Als er die „Gaststube“ betrat, in der sie arbeitete und wohnte, saß sie dicht neben einem Mann mit edlen Kleidern. Ein bekannter Händler aus Bree mit Weib und Kindern wusste Kriep. Das Licht war wie immer gedämpft und spärlich, die Gespräche wurden leise in Ecken geführt und hier und da hörte man ab und an ein keckes Kichern oder ein lüsternes Lachen. Seine Mutter flüsterte lächelnd in des Händlers Ohr und der Mann grinste hässlich. Dann erhob sie sich und ihre Miene wurde kalt als sie Kriep im Türrahmen sah und kam auf ihn zu. Sie bewegte sich wie eine, sacht im Wind wiegende Weizenähre.
„Wo warst du die letzten Tage verdammt? Und was zur Henker ist mit deinem Gesicht passiert?“ fragte sie gelangweilt.

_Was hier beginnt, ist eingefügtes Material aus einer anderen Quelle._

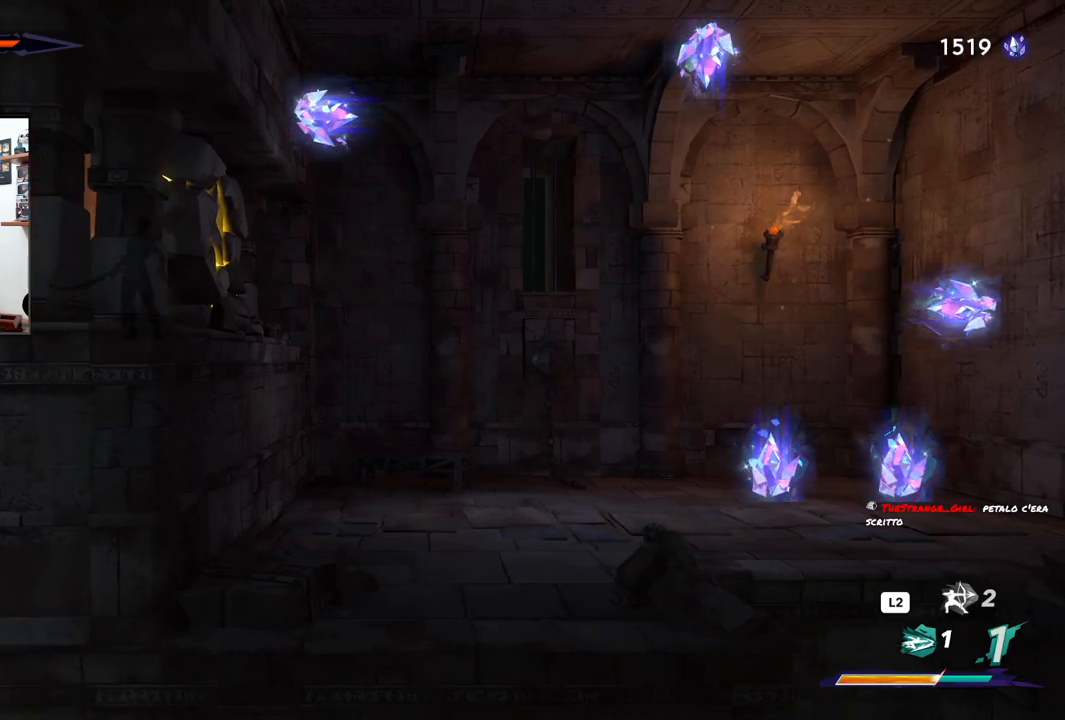
Gameplay with a controller (PlayStation layout); each line is a JSON object with the inputs held at the frame after it. "events" lists button and stick changes between this image and that frame as [ms after this image, input, new state], when the widget could be followed in between.
{"buttons": [], "left_stick": "center", "right_stick": "up-right", "events": []}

Kriep schaute auf den Boden und sagte: „Tut mir leid, Mutter!“
„Was ist passiert?“ fragte sie weiter ohne großes Interesse in der Stimme „Nichts weiter.“ antwortete er traurig.
Sie schaute ihn flüchtig an und sagte dann lässig: „So schlimm ist es ja nicht und jetzt scher dich ins Hinterzimmer zu den anderen…los, ich habe zu tun. Frag was du machen sollst!“ „Aber Mutter ich…“
„Schweig!“ fuhr sie ihm schroff dazwischen. Krieps Gesicht verdüsterte sich und er zog wütend ab.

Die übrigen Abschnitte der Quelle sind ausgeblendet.